# Work to complete
Return all entries below exactly. Skip nothing.

------------

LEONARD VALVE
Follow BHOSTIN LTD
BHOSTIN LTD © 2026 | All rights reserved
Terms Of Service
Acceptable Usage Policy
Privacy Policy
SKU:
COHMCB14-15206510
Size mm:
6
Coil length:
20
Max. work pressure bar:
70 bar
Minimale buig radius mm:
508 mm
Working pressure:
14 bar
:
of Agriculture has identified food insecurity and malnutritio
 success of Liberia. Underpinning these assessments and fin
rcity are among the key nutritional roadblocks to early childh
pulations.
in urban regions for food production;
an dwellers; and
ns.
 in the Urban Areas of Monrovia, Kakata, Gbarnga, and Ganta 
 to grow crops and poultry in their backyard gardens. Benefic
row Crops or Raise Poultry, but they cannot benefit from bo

------------

# Exercise response
LEONARD VALVE
Follow BHOSTIN LTD
BHOSTIN LTD © 2026 | All rights reserved
Terms Of Service
Acceptable Usage Policy
Privacy Policy
SKU:
COHMCB14-15206510
Size mm:
6
Coil length:
20
Max. work pressure bar:
70 bar
Minimale buig radius mm:
508 mm
Working pressure:
14 bar
:
of Agriculture has identified food insecurity and malnutritio
 success of Liberia. Underpinning these assessments and fin
rcity are among the key nutritional roadblocks to early childh
pulations.
in urban regions for food production;
an dwellers; and
ns.
 in the Urban Areas of Monrovia, Kakata, Gbarnga, and Ganta 
 to grow crops and poultry in their backyard gardens. Benefic
row Crops or Raise Poultry, but they cannot benefit from bo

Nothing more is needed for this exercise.